You have spare boots, helmet, googles, gloves, pants, and jacket, too? :lol:

We'll see. If I drive up Thursday, it's only half an hour away. If I drive up Friday, then I'd probably work half a day first, putting Okemo out of the picture. Don't want to push it too hard, need my rest.


----------



## Black Phantom (Mar 31, 2011)




----------



## 180 (Mar 31, 2011)

We are hoping to be at K, although Okemo sounds interesting


----------



## mondeo (Mar 31, 2011)

Gonna be tough to call how to play this one. Driving up tonight. Need to have legs Saturday. Hoping to ski the course a little tomorrow.

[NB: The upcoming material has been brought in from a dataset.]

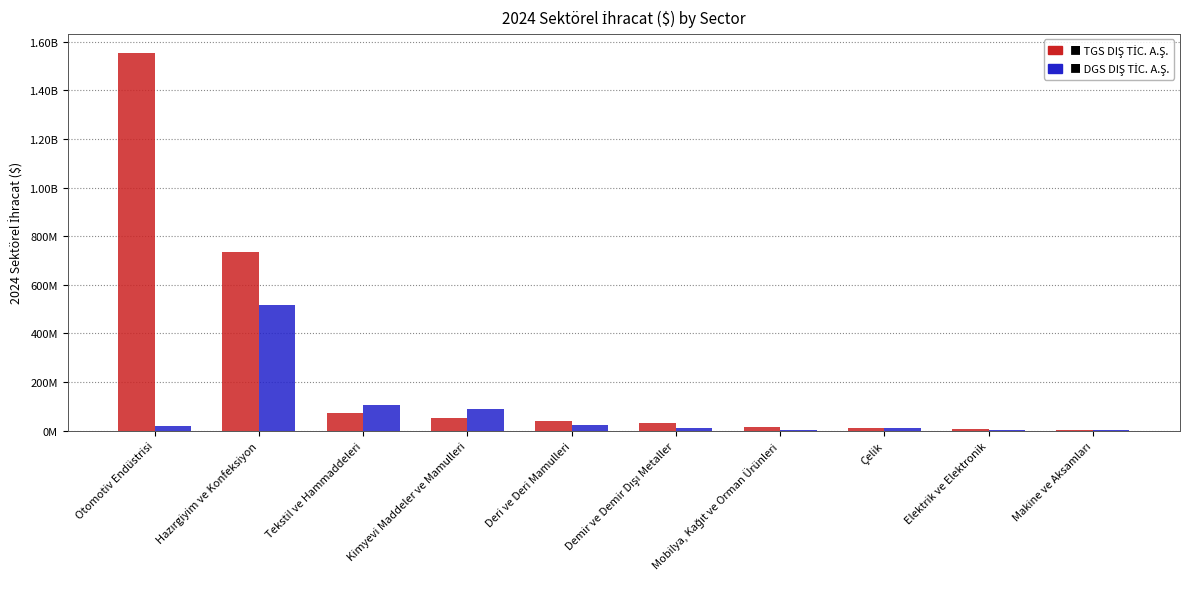

Reading left to right, what are all the values shown in this chart?

TGS DIŞ TİC. A.Ş.: Otomotiv Endüstrisi=1554409105.7	Hazırgiyim ve Konfeksiyon=735994912.6	Tekstil ve Hammaddeleri=73071855.3	Kimyevi Maddeler ve Mamulleri=53365337.9	Deri ve Deri Mamulleri=39381592.2	Demir ve Demir Dışı Metaller=31922733.2	Mobilya, Kağıt ve Orman Ürünleri=14780225.7	Çelik=12062792.6	Elektrik ve Elektronik=6899455.0	Makine ve Aksamları=4263802.8
DGS DIŞ TİC. A.Ş.: Otomotiv Endüstrisi=18092258.5	Hazırgiyim ve Konfeksiyon=515834553.9	Tekstil ve Hammaddeleri=107448374.8	Kimyevi Maddeler ve Mamulleri=88770833.5	Deri ve Deri Mamulleri=25015275.9	Demir ve Demir Dışı Metaller=11446090.2	Mobilya, Kağıt ve Orman Ürünleri=4551265.8	Çelik=11796476.5	Elektrik ve Elektronik=1249744.2	Makine ve Aksamları=4644941.7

Want to ski pow.


----------



## roark (Mar 31, 2011)

keep watching that forecast... last model runs not good.


----------



## Black Phantom (Mar 31, 2011)

roark said:


> keep watching that forecast... last model runs not good.



No kidding. I should probably stay home and knit. Looking like it will suck.

http://forecast.weather.gov/MapClic...12&site=btv&smap=1&unit=0&lg=en&FcstType=text


----------



## roark (Mar 31, 2011)

^yes, all is right with the world again


----------



## Black Phantom (Mar 31, 2011)

roark said:


> ^yes, all is right with the world again



I hope that your beloved Magic fairs as well as our Institution.:razz:


----------